In 2007, I returned to work full time as an artist after 25 years as a Television Production Set Designer in London, and in 2010 I moved back to Devon. I originally graduated with a First Class BA Honours Degree in Fine Art in 1979, and practiced as a performance artist in the early 1980’s with funding from Arts Council England. I went on to study Set Design at Chelsea College of Art, subsequently working for the BBC as a Senior Production Set Designer, and later as a freelancer for all major channels designing many large prestigious shows. My career as a Television Production Set Designer gave me the opportunity to create and control space, whilst utilizing my Fine Art training to approach each design with a painter’s eye. When I returned to my art practice, coupled with my move back to Devon, themes from my childhood memories fueled my interest to further explore space through my painting. I also started to photograph in 2010, my way of ‘painting’ while traveling (another love), extracting illusionary space and form from sometimes cramped and chaotic environments in Europe, urban India, the Far East, and Cuba. I have found a developing symbiosis between my photography and my painting.

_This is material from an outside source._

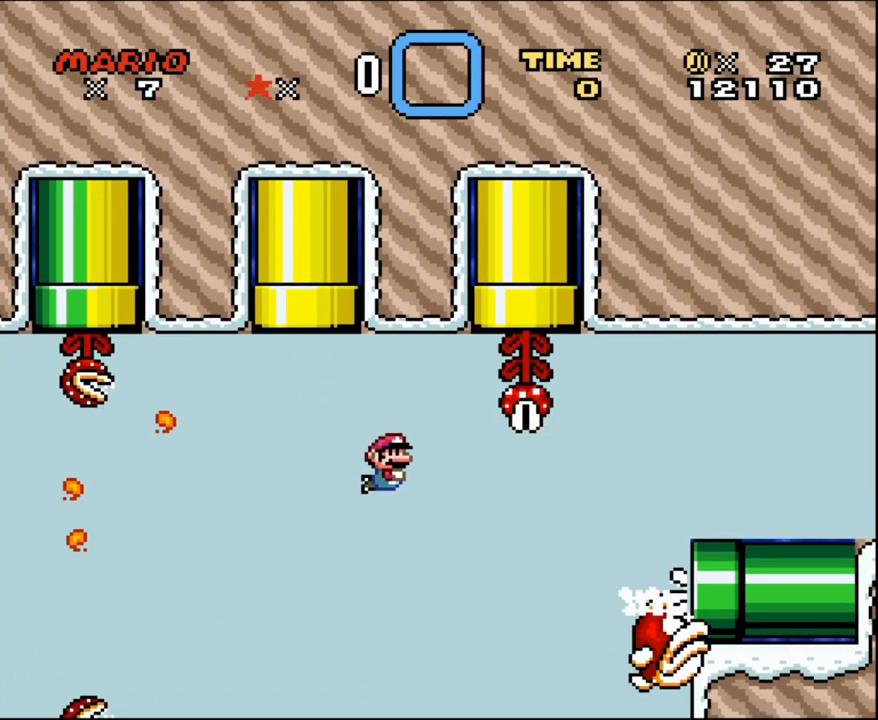
{"buttons": ["Y", "DPAD_DOWN", "DPAD_LEFT"], "events": [[117, "B", "down"], [233, "B", "up"], [483, "DPAD_LEFT", "down"]]}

Can you walk us through your process? Do you begin with a sketch, or do you just jump in? How long do you spend on one work? How do you know when it is finished?
Having worked for years planning set designs on paper, I now rarely use drawing preparation. I am hungry for the immediacy of paint. My work is spontaneous and often relies on getting my feelings down quickly. When painting, I am completely immersed in the process. I build a reverberating relationship with the canvas, a push and pull of chance and control. As much is taken away from the painting as is added, with constant building and washing of the canvas aiming to evoke an atmosphere drawn from the painting process, the initial emotional trigger, and the color palette employed. I use palette knife, cloth, brush and sponge to add, remove, scratch, blur and work the paint, often utilizing large amounts of water poured down the canvas which makes it necessary to paint in Wellingtons….. I have also recently taken to drawing into the paint with charcoal. Each painting has its own life and I know from instinct when a piece is finished, some happen very quickly while others need to be returned to many times before they are complete.
What was the best advice given to you as an artist?
My former Art tutor, Artist Graham Rich, told me to never present myself as a “local” artist and to always aim for a national and international audience.
Prefer to work with music or in silence?
When I’m working in the studio I work to Radio 4. I love the reliable background voices, and the way the day is marked by the dependable programming. I don’t actively listen to it, but find it comforting and conducive to my work environment.